The Securities and Exchange Commission announced that on December 17, 2003, James P. Connelly Jr. was sentenced to 1 to 3 years in prison for tampering with evidence. Connelly, the former Vice Chairman of Fred Alger Management Inc., had pled guilty on October 16, 2003, to one count of Tampering with Physical Evidence, a Class E felony, in violation of New York State law. Also on October 16, 2003, the Commission issued an order finding that Connelly had violated the federal securities laws by permitting select investors to "time" Alger mutual funds in exchange for maintaining at least 20% of their Alger investment in buy-and-hold positions, sometimes referred to as "sticky assets." The Commission directed Connelly to cease and desist from future violations of various provisions of the federal securities laws; barred him from association with any broker, dealer or investment adviser; barred him from serving in various capacities with respect to any registered investment company; and imposed a $400,000 civil penalty. Connelly consented to the Commission order without admitting or denying the findings.

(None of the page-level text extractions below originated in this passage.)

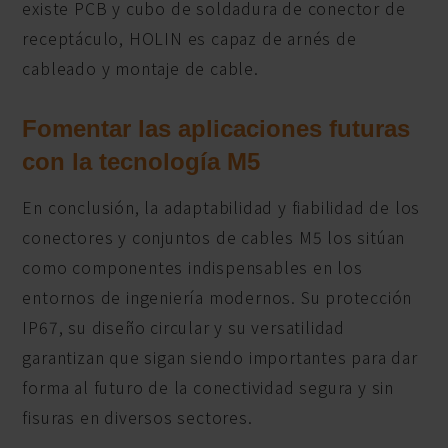
existe PCB y cubo de soldadura de conector de
receptáculo, HOLIN es capaz de arnés de
cableado y montaje de cable.
Fomentar las aplicaciones futuras
con la tecnología M5
En conclusión, la adaptabilidad y fiabilidad de los
conectores y conjuntos de cables M5 los sitúan
como componentes indispensables en los
entornos de ingeniería modernos. Su protección
IP67, su diseño circular y su versatilidad
garantizan que sigan siendo importantes para dar
forma al futuro de la conectividad segura y sin
fisuras en diversos sectores.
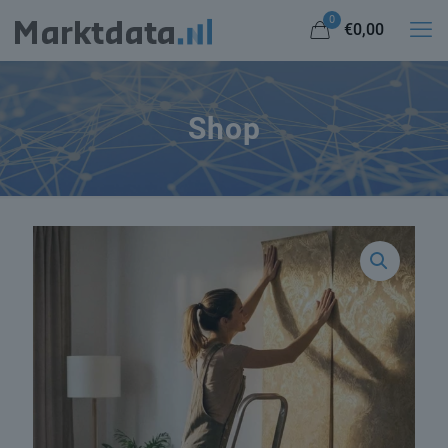
0
€0,00
Shop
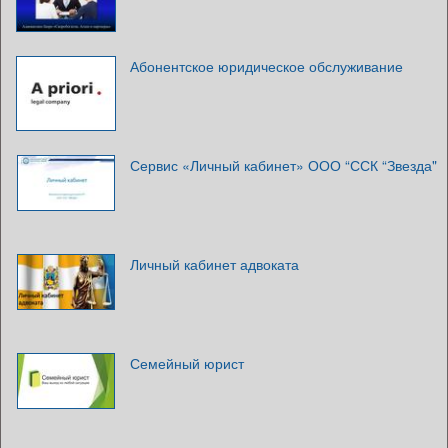
Абонентское юридическое обслуживание
Сервис «Личный кабинет» ООО “ССК “Звезда"
Личный кабинет адвоката
Семейный юрист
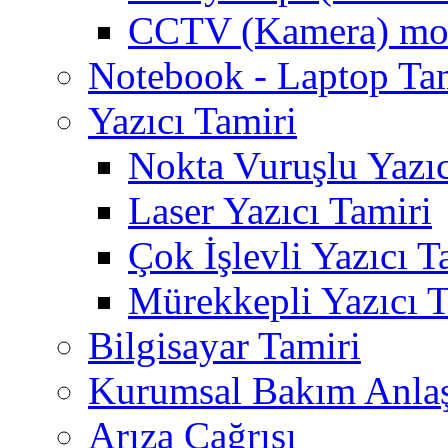
CCTV (Kamera) mon
Notebook - Laptop Ta
Yazıcı Tamiri
Nokta Vuruşlu Yazıc
Laser Yazıcı Tamiri
Çok İşlevli Yazıcı T
Mürekkepli Yazıcı T
Bilgisayar Tamiri
Kurumsal Bakım Anla
Arıza Çağrısı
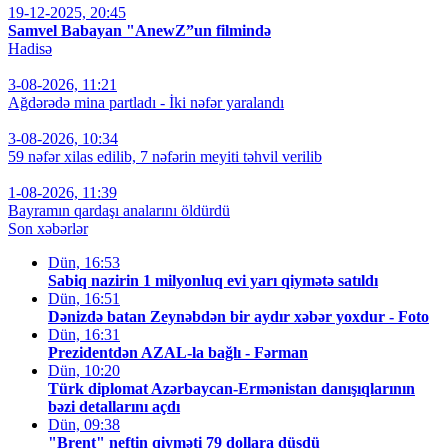
19-12-2025, 20:45
Samvel Babayan "AnewZ”un filmində
Hadisə
3-08-2026, 11:21
Ağdərədə mina partladı - İki nəfər yaralandı
3-08-2026, 10:34
59 nəfər xilas edilib, 7 nəfərin meyiti təhvil verilib
1-08-2026, 11:39
Bayramın qardaşı analarını öldürdü
Son xəbərlər
Dün, 16:53
Sabiq nazirin 1 milyonluq evi yarı qiymətə satıldı
Dün, 16:51
Dənizdə batan Zeynəbdən bir aydır xəbər yoxdur - Foto
Dün, 16:31
Prezidentdən AZAL-la bağlı - Fərman
Dün, 10:20
Türk diplomat Azərbaycan-Ermənistan danışıqlarının
bəzi detallarını açdı
Dün, 09:38
"Brent" neftin qiyməti 79 dollara düşdü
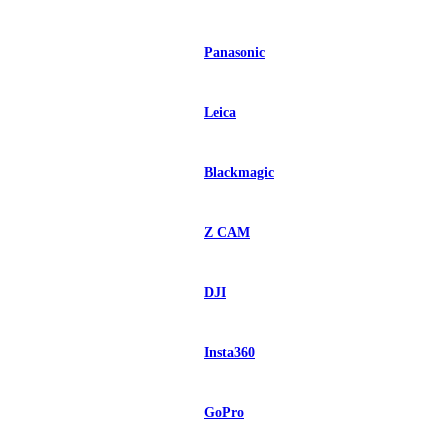
Panasonic
Leica
Blackmagic
Z CAM
DJI
Insta360
GoPro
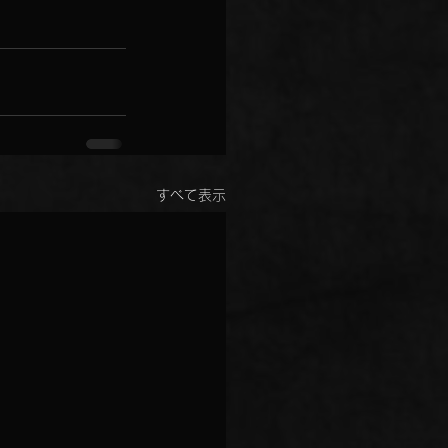
すべて表示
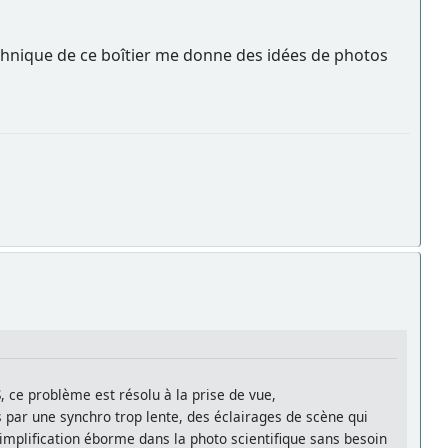
echnique de ce boîtier me donne des idées de photos
 ce problème est résolu à la prise de vue,
 par une synchro trop lente, des éclairages de scène qui
implification éborme dans la photo scientifique sans besoin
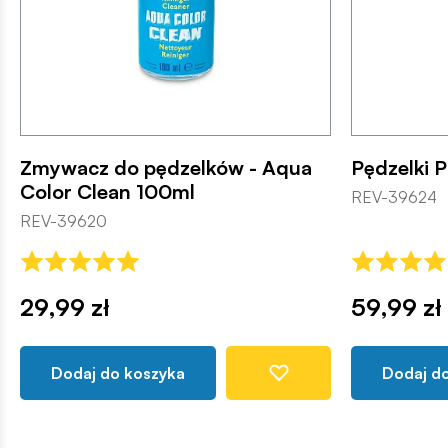
Zmywacz do pędzelków - Aqua
Pędzelki P
Color Clean 100ml
REV-39624
REV-39620
29,99 zł
59,99 zł
Dodaj do koszyka
Dodaj d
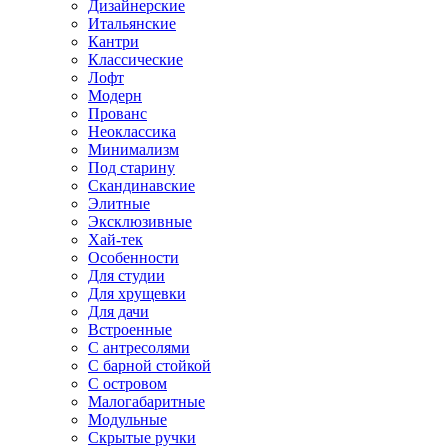
Дизайнерские
Итальянские
Кантри
Классические
Лофт
Модерн
Прованс
Неоклассика
Минимализм
Под старину
Скандинавские
Элитные
Эксклюзивные
Хай-тек
Особенности
Для студии
Для хрущевки
Для дачи
Встроенные
С антресолями
С барной стойкой
С островом
Малогабаритные
Модульные
Скрытые ручки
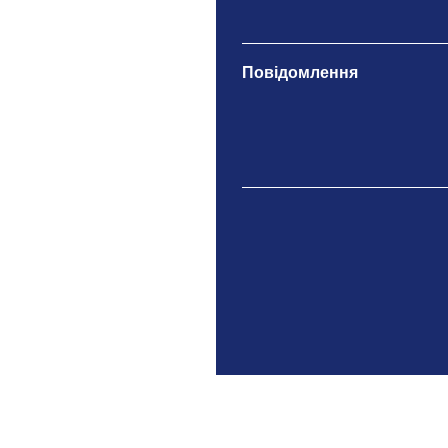
Повідомлення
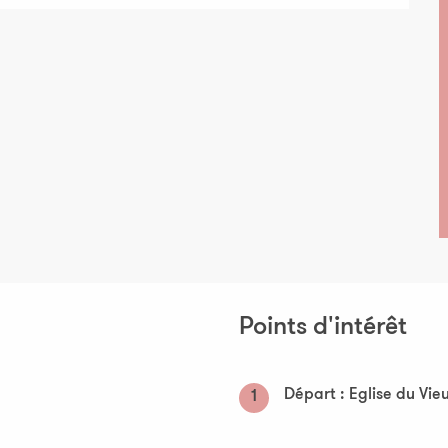
Points d'intérêt
Départ : Eglise du Vi
1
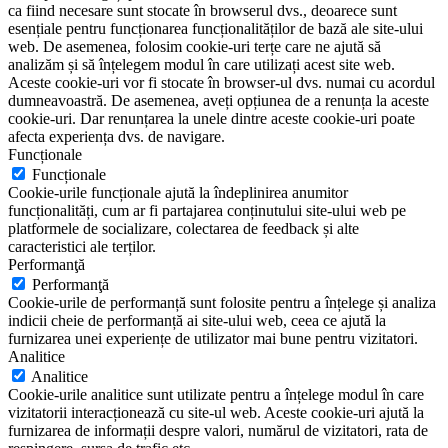
ca fiind necesare sunt stocate în browserul dvs., deoarece sunt
esențiale pentru funcționarea funcționalităților de bază ale site-ului
web. De asemenea, folosim cookie-uri terțe care ne ajută să
analizăm și să înțelegem modul în care utilizați acest site web.
Aceste cookie-uri vor fi stocate în browser-ul dvs. numai cu acordul
dumneavoastră. De asemenea, aveți opțiunea de a renunța la aceste
cookie-uri. Dar renunțarea la unele dintre aceste cookie-uri poate
afecta experiența dvs. de navigare.
Funcționale
Funcționale
Cookie-urile funcționale ajută la îndeplinirea anumitor
funcționalități, cum ar fi partajarea conținutului site-ului web pe
platformele de socializare, colectarea de feedback și alte
caracteristici ale terților.
Performanţă
Performanţă
Cookie-urile de performanță sunt folosite pentru a înțelege și analiza
indicii cheie de performanță ai site-ului web, ceea ce ajută la
furnizarea unei experiențe de utilizator mai bune pentru vizitatori.
Analitice
Analitice
Cookie-urile analitice sunt utilizate pentru a înțelege modul în care
vizitatorii interacționează cu site-ul web. Aceste cookie-uri ajută la
furnizarea de informații despre valori, numărul de vizitatori, rata de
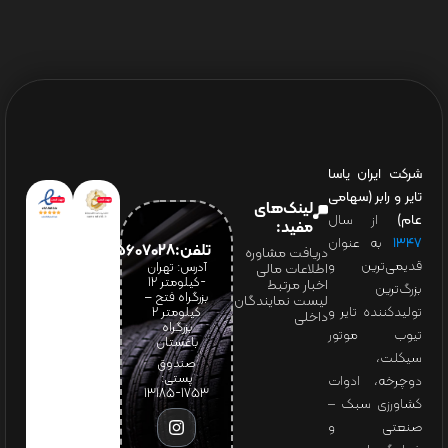
شرکت ایران یاسا
تایر و رابر (سهامی
لینک‌های
عام)
از سال
مفید:
۱۳۴۷
به عنوان
تلفن:65607028(021)
دریافت مشاوره
قدیمی‌ترین و
آدرس: تهران
اطلاعات مالی
-کیلومتر 12
اخبار مرتبط
بزرگ‌ترین
بزرگراه فتح –
لیست نمایندگان
تولیدکننده تایر و
کیلومتر ۲
داخلی
بزرگراه
تیوب موتور
باغستان
سیکلت،
صندوق
پستی:
دوچرخه، ادوات
1753-13185
کشاورزی سبک –
صنعتی و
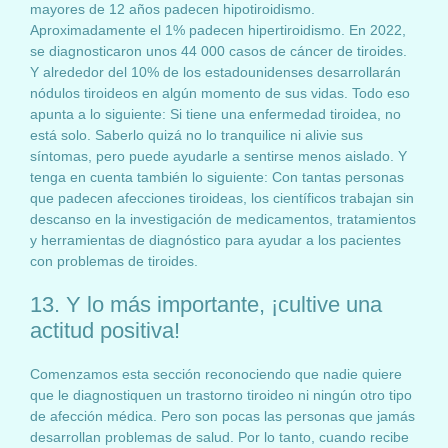
mayores de 12 años padecen hipotiroidismo.
Aproximadamente el 1% padecen hipertiroidismo. En 2022,
se diagnosticaron unos 44 000 casos de cáncer de tiroides.
Y alrededor del 10% de los estadounidenses desarrollarán
nódulos tiroideos en algún momento de sus vidas. Todo eso
apunta a lo siguiente: Si tiene una enfermedad tiroidea, no
está solo. Saberlo quizá no lo tranquilice ni alivie sus
síntomas, pero puede ayudarle a sentirse menos aislado. Y
tenga en cuenta también lo siguiente: Con tantas personas
que padecen afecciones tiroideas, los científicos trabajan sin
descanso en la investigación de medicamentos, tratamientos
y herramientas de diagnóstico para ayudar a los pacientes
con problemas de tiroides.
13. Y lo más importante, ¡cultive una
actitud positiva!
Comenzamos esta sección reconociendo que nadie quiere
que le diagnostiquen un trastorno tiroideo ni ningún otro tipo
de afección médica. Pero son pocas las personas que jamás
desarrollan problemas de salud. Por lo tanto, cuando recibe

The criminal charges against Connelly stemmed from his repeated efforts to tamper with an ongoing investigation by the New York Attorney General and the Commission of illegal trading practices in the mutual funds industry, including by directing subordinates to delete emails called for by subpoenas. Connelly had admitted his conduct under oath before the Hon. James Yates of the Supreme Court of New York State in Manhattan. New York's statute outlawing tampering with evidence calls for a maximum sentence of 4 years in state prison.

For additional information, see Securities Act Release No. 33-8304 (Oct. 16, 2003) and Administrative Proceeding File No. 3-11303 (Oct. 16, 2003).